__Task prompt__. Scan the entries and tally the lines that include the string "instr". Reply with the figure alone.

[Start of section]

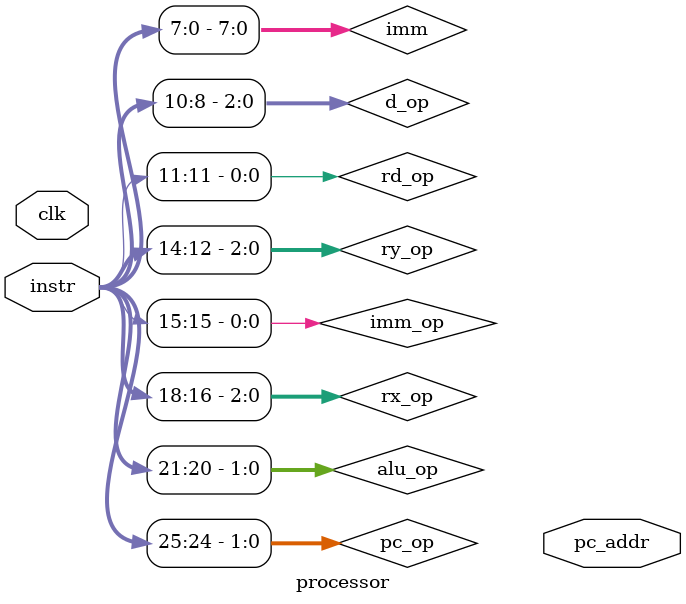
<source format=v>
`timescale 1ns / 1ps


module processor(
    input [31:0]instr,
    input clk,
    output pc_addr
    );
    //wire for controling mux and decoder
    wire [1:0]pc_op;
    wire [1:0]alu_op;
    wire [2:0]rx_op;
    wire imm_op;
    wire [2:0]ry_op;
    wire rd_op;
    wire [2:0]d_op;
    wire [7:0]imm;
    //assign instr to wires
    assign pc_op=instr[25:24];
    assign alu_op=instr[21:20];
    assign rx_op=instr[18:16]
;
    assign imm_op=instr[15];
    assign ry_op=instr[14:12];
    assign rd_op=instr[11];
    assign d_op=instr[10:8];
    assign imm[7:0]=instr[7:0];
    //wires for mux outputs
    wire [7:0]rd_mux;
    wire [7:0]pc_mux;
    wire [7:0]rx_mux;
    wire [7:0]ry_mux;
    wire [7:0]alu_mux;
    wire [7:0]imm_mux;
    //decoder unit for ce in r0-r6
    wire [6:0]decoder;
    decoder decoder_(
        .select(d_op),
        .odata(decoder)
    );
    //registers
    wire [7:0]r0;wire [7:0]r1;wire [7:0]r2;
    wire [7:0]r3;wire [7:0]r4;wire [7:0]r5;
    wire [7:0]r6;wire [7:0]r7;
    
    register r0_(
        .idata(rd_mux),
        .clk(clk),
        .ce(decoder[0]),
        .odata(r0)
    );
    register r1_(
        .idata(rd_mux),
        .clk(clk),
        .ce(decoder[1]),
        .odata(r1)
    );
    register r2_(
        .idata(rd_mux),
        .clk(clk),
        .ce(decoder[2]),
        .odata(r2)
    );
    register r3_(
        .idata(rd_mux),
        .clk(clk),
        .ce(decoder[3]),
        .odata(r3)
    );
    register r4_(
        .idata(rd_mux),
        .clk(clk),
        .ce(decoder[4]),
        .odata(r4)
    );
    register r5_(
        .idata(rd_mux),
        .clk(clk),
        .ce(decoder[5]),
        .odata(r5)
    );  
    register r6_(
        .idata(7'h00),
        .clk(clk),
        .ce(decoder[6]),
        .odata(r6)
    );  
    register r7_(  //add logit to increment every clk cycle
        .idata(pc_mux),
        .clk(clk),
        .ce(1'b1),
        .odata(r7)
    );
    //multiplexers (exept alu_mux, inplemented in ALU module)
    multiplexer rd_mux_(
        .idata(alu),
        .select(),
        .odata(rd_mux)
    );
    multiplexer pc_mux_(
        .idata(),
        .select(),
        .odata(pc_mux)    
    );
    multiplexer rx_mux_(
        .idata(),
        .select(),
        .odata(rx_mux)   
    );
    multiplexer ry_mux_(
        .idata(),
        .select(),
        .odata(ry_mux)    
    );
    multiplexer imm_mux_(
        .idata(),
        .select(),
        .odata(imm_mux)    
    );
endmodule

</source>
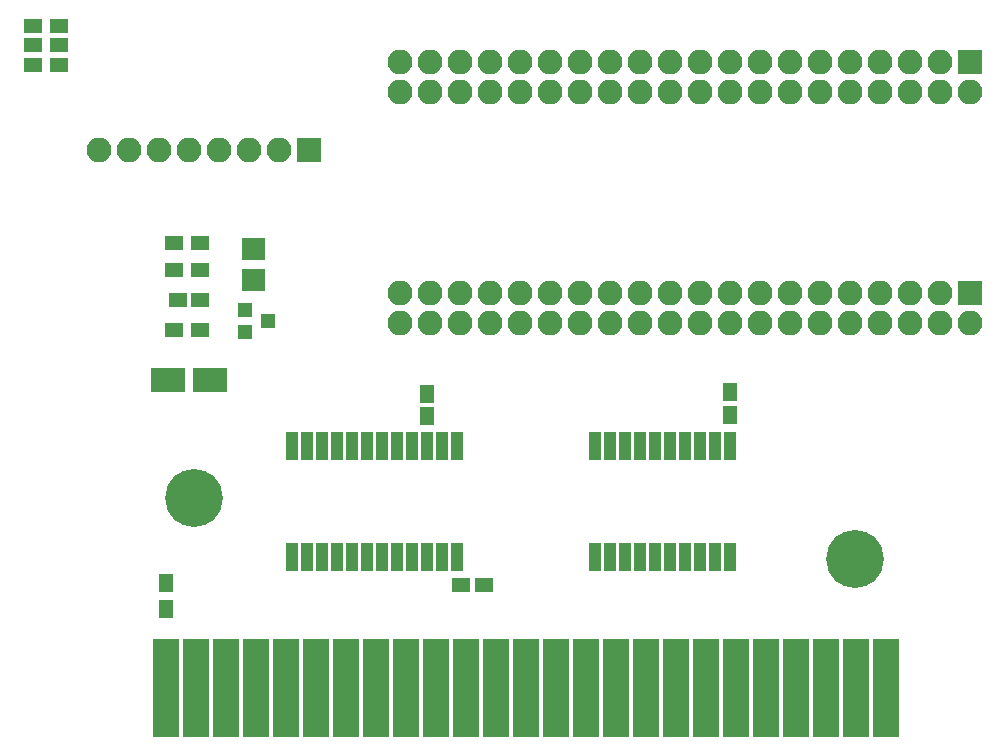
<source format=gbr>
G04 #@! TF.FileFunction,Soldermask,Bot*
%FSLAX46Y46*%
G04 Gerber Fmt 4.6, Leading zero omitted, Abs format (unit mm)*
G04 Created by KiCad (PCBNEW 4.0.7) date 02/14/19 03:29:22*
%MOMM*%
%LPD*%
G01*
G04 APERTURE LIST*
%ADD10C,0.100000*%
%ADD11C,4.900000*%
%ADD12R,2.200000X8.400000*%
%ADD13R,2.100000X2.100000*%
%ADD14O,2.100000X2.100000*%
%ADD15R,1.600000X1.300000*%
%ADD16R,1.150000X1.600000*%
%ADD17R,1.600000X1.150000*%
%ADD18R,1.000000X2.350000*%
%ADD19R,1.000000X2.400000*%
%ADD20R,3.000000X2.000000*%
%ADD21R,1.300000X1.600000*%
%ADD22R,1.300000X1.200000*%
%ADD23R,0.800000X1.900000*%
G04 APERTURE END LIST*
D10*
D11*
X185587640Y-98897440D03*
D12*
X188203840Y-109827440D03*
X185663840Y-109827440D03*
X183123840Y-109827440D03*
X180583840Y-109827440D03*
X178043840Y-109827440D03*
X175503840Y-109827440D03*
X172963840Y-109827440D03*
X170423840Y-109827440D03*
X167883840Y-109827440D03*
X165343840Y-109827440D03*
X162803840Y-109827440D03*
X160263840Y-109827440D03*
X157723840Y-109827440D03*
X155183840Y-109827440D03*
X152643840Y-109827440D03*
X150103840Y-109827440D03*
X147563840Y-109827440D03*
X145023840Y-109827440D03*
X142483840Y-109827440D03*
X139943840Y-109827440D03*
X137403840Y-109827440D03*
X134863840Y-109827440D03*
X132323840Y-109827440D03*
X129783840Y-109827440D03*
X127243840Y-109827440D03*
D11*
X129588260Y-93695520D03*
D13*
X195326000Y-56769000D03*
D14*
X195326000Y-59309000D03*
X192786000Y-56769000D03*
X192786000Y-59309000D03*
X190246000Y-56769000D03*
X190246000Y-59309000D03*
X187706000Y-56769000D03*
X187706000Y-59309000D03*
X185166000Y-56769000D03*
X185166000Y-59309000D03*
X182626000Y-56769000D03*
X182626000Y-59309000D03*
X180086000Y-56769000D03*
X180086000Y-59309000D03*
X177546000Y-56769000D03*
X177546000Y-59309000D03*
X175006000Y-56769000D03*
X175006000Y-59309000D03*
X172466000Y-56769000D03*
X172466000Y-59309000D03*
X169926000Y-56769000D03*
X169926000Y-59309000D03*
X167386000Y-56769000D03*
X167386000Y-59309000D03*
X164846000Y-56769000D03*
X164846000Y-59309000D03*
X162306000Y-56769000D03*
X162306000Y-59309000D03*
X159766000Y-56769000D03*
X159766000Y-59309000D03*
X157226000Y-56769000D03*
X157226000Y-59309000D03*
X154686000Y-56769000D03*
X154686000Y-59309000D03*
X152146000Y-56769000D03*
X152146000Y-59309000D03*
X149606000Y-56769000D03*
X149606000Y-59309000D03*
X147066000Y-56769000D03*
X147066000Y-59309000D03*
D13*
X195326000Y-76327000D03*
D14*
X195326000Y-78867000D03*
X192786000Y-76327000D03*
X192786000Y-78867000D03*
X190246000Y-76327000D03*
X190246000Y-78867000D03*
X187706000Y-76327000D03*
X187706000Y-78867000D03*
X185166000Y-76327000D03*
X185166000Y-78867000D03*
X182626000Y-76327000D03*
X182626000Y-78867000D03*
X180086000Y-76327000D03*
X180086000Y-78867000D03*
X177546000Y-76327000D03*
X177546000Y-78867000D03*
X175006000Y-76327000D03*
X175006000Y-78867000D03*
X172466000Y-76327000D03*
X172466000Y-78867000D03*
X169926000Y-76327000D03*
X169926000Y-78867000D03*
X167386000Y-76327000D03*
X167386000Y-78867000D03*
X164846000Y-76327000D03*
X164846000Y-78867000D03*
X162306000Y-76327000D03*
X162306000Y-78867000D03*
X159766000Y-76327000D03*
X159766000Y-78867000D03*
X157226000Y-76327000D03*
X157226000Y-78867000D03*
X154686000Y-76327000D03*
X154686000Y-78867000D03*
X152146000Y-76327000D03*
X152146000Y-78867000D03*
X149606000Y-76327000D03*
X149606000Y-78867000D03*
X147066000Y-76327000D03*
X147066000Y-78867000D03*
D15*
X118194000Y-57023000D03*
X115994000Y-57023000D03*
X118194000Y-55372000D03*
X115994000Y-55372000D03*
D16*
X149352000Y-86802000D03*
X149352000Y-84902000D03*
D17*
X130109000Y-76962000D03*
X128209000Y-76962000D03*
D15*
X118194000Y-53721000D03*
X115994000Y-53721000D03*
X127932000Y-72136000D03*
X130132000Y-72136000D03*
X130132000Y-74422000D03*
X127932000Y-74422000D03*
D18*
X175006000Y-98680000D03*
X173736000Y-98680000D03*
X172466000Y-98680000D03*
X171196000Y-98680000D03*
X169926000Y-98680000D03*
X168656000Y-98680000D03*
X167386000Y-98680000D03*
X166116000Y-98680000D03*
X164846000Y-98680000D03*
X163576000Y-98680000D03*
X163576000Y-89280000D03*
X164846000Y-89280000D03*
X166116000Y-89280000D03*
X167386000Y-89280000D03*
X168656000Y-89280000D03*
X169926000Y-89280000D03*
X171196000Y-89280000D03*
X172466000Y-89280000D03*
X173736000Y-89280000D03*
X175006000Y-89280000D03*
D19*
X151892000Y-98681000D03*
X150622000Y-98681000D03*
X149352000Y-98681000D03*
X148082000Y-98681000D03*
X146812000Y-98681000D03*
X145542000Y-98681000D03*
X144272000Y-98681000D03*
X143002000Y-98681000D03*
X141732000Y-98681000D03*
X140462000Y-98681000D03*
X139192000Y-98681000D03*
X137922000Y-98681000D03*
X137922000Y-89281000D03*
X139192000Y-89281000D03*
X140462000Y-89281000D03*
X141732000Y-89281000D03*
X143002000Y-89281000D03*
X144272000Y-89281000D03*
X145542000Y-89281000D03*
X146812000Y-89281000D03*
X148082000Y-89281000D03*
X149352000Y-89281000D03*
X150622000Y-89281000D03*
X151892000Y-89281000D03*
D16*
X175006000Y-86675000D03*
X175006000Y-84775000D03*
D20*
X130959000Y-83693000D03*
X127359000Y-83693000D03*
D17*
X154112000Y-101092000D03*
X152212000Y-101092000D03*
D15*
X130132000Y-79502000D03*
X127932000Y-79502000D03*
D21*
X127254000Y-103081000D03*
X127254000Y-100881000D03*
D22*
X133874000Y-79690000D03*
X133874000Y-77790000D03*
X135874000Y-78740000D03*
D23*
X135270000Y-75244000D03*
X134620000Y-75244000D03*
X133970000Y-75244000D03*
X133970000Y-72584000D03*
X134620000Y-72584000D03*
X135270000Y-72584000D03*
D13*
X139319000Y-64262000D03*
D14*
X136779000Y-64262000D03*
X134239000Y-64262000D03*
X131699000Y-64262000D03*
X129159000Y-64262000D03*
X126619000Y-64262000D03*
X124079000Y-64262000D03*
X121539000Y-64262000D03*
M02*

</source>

[End of section]
[Start of section]

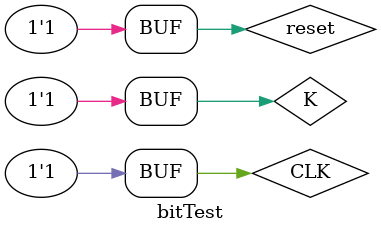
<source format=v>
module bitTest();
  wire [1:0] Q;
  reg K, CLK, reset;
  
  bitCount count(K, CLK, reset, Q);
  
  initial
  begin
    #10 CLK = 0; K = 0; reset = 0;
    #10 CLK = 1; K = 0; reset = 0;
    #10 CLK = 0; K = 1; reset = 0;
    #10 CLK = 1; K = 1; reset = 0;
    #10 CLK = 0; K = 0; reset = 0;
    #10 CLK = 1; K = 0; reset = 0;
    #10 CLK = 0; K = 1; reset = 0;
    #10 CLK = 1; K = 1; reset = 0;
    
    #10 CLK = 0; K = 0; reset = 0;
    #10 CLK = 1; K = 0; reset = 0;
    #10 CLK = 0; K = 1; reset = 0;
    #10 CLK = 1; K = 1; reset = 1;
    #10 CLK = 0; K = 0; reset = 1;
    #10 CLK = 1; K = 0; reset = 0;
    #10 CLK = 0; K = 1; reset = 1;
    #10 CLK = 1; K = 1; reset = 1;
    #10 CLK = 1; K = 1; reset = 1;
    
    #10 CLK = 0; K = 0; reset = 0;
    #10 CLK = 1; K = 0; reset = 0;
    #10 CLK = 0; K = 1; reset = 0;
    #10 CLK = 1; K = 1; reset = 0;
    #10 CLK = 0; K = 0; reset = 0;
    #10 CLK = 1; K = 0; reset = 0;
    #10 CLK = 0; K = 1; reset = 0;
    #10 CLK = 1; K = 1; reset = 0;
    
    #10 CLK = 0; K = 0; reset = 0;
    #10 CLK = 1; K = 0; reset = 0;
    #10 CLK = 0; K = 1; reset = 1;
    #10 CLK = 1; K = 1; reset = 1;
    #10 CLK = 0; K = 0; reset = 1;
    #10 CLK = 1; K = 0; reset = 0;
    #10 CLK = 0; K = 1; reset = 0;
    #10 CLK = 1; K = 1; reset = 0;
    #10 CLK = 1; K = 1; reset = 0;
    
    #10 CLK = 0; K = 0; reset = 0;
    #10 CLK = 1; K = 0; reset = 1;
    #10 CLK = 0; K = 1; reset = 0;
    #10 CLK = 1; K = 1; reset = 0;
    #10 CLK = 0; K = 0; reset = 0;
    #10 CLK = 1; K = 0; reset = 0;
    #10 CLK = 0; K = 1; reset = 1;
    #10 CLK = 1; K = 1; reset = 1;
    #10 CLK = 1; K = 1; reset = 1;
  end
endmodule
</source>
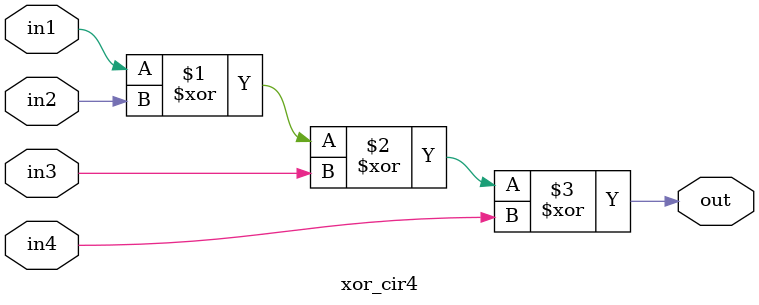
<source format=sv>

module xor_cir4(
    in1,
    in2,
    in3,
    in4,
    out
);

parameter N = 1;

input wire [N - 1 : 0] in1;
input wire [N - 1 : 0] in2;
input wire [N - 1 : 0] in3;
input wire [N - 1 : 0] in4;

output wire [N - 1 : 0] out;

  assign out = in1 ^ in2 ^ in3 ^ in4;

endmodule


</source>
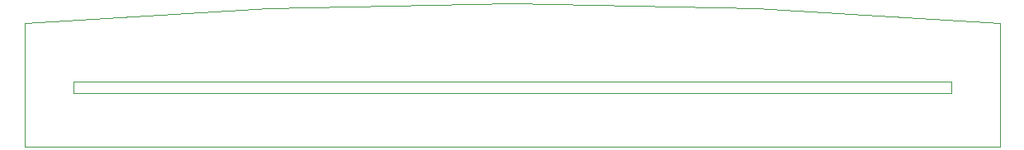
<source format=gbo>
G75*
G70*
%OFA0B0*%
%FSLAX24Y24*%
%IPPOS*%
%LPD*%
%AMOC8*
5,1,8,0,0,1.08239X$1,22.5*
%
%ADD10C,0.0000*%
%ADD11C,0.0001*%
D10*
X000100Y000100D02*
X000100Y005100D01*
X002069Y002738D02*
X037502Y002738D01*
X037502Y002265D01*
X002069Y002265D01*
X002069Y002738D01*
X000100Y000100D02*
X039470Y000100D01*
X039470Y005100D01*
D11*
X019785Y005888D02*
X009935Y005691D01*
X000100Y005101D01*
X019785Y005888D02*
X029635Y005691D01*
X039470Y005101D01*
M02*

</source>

[End of section]

__Response for this exercise__. 10